Recalling the “sadness and shame” expressed over the bugging scandal last Friday by Opposition Leader Dr Keith Rowley, Sandy quipped, “Shame brought about all because of a sick mind...”. UNC MPs interjected, “A manic mind”. Sandy continued, “A manic mind, a manic man.”
He held up last week’s Sunday Newsday front page photo of a glum Opposition as seen last Friday in the Lower House to say he empathised with them over the revelations that even they had been spied upon. Referring to Laventille East/Morvant MP Donna Cox, he said, “she was not aware her phone calls were being monitored, even as Minister in the Ministry of National Security.”
Sandy said Manning had said the SIA had reported to him and the then minister of national security Martin Joseph, but he noted that Joseph had categorically denied that the SIA head reported to him and denied authorising the wiretapping of any citizen. “He said he too was shocked by the revelation of the Prime Minister (Mrs Persad-Bissessar) in Parliament.”
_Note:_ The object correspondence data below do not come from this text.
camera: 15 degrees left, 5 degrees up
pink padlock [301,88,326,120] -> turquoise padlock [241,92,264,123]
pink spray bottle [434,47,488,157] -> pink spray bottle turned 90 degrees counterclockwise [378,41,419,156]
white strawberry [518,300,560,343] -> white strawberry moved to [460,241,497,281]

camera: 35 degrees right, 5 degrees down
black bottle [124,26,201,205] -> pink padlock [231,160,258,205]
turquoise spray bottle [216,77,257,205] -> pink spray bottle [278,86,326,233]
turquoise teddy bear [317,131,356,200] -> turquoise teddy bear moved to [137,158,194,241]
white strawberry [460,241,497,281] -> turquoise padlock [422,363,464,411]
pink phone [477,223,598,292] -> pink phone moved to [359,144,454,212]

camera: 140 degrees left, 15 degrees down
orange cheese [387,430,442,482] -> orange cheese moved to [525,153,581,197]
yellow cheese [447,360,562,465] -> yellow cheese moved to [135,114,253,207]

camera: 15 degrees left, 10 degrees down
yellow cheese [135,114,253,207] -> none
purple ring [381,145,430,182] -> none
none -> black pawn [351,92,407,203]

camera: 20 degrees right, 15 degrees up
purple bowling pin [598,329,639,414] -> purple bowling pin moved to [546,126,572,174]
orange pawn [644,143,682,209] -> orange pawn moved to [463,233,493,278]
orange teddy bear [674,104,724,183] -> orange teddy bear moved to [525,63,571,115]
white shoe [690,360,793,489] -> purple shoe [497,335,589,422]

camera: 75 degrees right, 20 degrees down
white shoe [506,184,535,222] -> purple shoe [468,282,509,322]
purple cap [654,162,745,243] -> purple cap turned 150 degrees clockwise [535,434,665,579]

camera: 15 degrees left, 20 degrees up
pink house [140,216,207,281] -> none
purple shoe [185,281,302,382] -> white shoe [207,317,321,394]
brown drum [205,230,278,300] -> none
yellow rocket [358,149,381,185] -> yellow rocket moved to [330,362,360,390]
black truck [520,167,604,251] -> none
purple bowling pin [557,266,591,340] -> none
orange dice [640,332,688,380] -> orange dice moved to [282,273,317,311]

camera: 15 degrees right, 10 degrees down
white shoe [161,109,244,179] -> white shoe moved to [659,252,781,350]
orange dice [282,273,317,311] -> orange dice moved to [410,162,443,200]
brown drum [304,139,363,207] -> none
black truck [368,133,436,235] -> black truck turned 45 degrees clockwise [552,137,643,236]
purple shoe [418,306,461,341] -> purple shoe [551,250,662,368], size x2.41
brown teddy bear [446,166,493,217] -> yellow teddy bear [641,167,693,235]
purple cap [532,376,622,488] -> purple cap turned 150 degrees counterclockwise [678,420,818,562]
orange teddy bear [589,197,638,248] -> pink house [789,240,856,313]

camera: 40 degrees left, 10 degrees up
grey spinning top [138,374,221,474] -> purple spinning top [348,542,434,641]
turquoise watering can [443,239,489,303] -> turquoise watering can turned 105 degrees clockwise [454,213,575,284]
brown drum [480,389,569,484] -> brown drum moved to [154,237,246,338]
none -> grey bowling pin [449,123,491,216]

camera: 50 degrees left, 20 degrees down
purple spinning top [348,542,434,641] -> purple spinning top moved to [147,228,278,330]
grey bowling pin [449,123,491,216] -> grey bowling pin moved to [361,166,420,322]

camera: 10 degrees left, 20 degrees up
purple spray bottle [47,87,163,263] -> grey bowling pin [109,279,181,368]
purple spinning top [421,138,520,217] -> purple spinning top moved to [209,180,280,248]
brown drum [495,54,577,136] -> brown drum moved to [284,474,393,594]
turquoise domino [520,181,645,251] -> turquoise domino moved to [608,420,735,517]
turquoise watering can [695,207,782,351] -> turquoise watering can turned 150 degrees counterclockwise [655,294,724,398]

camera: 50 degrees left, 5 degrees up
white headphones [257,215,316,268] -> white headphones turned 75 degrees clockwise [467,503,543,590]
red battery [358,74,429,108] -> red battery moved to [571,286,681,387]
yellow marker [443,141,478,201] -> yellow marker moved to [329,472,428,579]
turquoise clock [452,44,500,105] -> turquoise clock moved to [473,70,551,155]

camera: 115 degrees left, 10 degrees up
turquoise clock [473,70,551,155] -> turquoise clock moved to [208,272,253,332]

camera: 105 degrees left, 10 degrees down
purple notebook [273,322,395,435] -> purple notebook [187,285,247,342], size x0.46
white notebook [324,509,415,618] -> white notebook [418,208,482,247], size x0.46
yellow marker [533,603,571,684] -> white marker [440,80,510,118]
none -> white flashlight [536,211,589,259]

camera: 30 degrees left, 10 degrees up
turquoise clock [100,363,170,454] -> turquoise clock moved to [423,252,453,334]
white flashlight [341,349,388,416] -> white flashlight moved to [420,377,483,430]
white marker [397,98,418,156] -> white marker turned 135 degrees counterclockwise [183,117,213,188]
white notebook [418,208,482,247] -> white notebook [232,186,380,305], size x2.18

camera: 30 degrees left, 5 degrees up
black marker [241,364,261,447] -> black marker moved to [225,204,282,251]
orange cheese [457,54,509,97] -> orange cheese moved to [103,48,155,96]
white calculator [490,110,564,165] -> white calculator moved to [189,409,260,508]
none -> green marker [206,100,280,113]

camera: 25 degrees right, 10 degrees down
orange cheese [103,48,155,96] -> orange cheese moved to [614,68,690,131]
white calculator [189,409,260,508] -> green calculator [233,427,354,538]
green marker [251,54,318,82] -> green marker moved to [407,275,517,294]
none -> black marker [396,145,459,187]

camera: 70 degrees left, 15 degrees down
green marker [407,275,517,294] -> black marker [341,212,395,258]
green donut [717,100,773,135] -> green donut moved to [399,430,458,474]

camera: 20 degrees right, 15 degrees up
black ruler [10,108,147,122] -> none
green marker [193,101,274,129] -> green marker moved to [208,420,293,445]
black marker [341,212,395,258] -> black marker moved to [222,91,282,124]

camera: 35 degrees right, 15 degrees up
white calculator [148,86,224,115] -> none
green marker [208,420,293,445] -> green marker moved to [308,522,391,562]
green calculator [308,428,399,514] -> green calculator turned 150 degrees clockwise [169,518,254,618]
Apparently contrasting the two men’s remarks, Sandy said that someone is not being truthful.
Sandy then denounced Manning’s allegation that the Government is dismantling wiretapping in order to aid drug-lords, noting that since then Persad-Bissessar has filed a pre-action protocol letter against Manning.
“Mr Speaker, I wish to publicly applaud the efforts of the Commissioner of Police, Dwayne Gibbs, and his investigating officers for the professional job done in unearthing the apparent inconsistencies that were occurring at the SIA, not only in terms of illegal interception, but also in respect of financial accounting concerns.”
These findings, he said, have prompted the start of a forensic audit for 2001 to 2010. “It was found that no audits of accounts were done at the agency for a decade,” he said. “Quite an alarming discovery, Mr Speaker. Quite alarming. All engineered and overseen by a sick mind, a manic mind, a manic man, with whom we on this side truly empathise,” he added with a mix of scorn and sarcasm.
Throughout Sandy’s attack on him, Manning sat quietly, briefly talking to Point Fortin MP Paula Gopee-Scoon, but mostly looking down to operate his Blackberry.
Sandy outlined the clauses of the Bill. He said clause 6 exempts any secret information collected from the Freedom of Information Act. Clause 7 makes illicit wiretapping into an offence of strict liability, where the accused must prove his innocence. The section imposes a $250,000 fine and five years jail for illicit possession of wiretapping devices.
Under clause 8, he said, wiretapping must be authorised by a judge at an ex parte hearing. “We are not a Gestapo. There must be judicial oversight,” he explained.
Later Persad-Bissessar, in an intervention during the speech of Rowley, asked for the Opposition’s support. She said, “If it is that the Opposition is not inclined to support the Bill, we would not want to pass this Bill without your support, even though we have the majority, because it is too important. In the committee stage, if you like, we can go through and take all your suggestions and give due consideration to them.”